Tesla — the world's biggest EV manufacturer and considered to be the barometer for the health of the sector worldwide — delivered 936,172 vehicles in 2021, up 87.4 per cent annually, beating its previous record that it had already smashed in the third quarter of last year.
The first quarter of 2022 showed similar trends, with sales in China more than doubling, compared with the first quarter of 2021. Sales in the US and Europe rose by 60 per cent and 25 per cent, respectively, during the period.
Chinese electric cars are typically smaller in size and are cheaper to buy, which have boosted the country's sales figures.
The median price of an electric car in China was only 10 per cent more than that of conventional offerings, compared with 45 per cent to 50 per cent on average in other major markets.
“The success of the sector in setting new sales records is extremely encouraging, but there is no room for complacency,” said IEA executive director Fatih Birol.
“Policymakers, industry executives and investors need to be highly vigilant and resourceful in order to reduce the risks of supply disruptions and ensure sustainable supplies of critical minerals.”
EV sales in the Middle East, especially in the UAE and Saudi Arabia, are expected to rise as governments work towards implementing their pledges to become carbon neutral by the middle of the century.
"The net zero emission pledges in countries such as the UAE and in Saudi Arabia are likely to have a positive impact on EV deployment," Leonardo Paoli, energy analyst of clean energy technologies at the IEA, said during an online media briefing when asked by The National about the outlook for EV sales in the Middle East.
The UAE, which aims to reach net zero by 2050, plans to invest $160 billion over the next three decades to hasten clean energy development. Saudi Arabia, the Arab world's largest economy, aims to reach the target by 2060.
"There are also some specific targets, for example in Saudi Arabia, there is an aim to have 30 per cent of cars being electric by 2030 and in the UAE, there is a target of 42,000 electric vehicles by the end of the next decade," he said.
Rising prices of critical minerals required for battery manufacturing, supply chain disruptions caused by the Russia-Ukraine conflict and continued Covid-19 lockdowns in China could pose the “greatest obstacles” to continued EV sales growth in the short term.

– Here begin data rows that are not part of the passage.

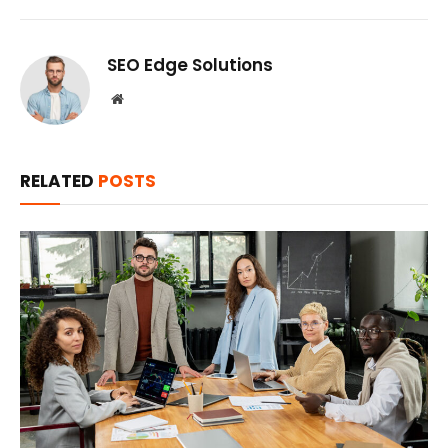
SEO Edge Solutions
Website
RELATED
POSTS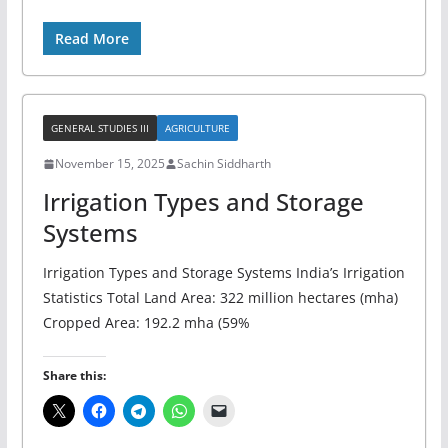
Read More
GENERAL STUDIES III
AGRICULTURE
November 15, 2025
Sachin Siddharth
Irrigation Types and Storage
Systems
Irrigation Types and Storage Systems India’s Irrigation
Statistics Total Land Area: 322 million hectares (mha)
Cropped Area: 192.2 mha (59%
Share this:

The prices of lithium, a crucial mineral used to manufacture car batteries, were more than seven times higher in May 2022, compared to the start of 2021, while cobalt and nickel prices also increased.
The Ukraine war has mounted further pressure as Russia supplies 20 per cent of global battery-grade nickel, according to the report.
In January, Rystad Energy also said EV manufacturers face a potential roadblock as prices for battery-grade lithium are poised to “skyrocket” in 2022.
But governments in Europe and the US are promoting industrial policies to overcome EV supply chain issues, “as more than half of all lithium, cobalt and graphite processing and refining capacity is located in China”, the report said.
China also produces three quarters of all lithium-ion batteries and has 70 per cent of the production capacity for cathodes and 85 per cent for anodes, both of which are essential components of batteries.
China accounted for more than half of all electric cars assembled in 2021, and the country is poised to maintain its manufacturing dominance.
While about 10 per cent of all cars sold worldwide in 2021 were electric, the figure for global electric lorry sales was only 0.3 per cent, the report said.
Greater government support and planning for public charging infrastructure, and stringent vehicle efficiency and carbon dioxide emission standards are expected to increase EV sales further, said the IEA.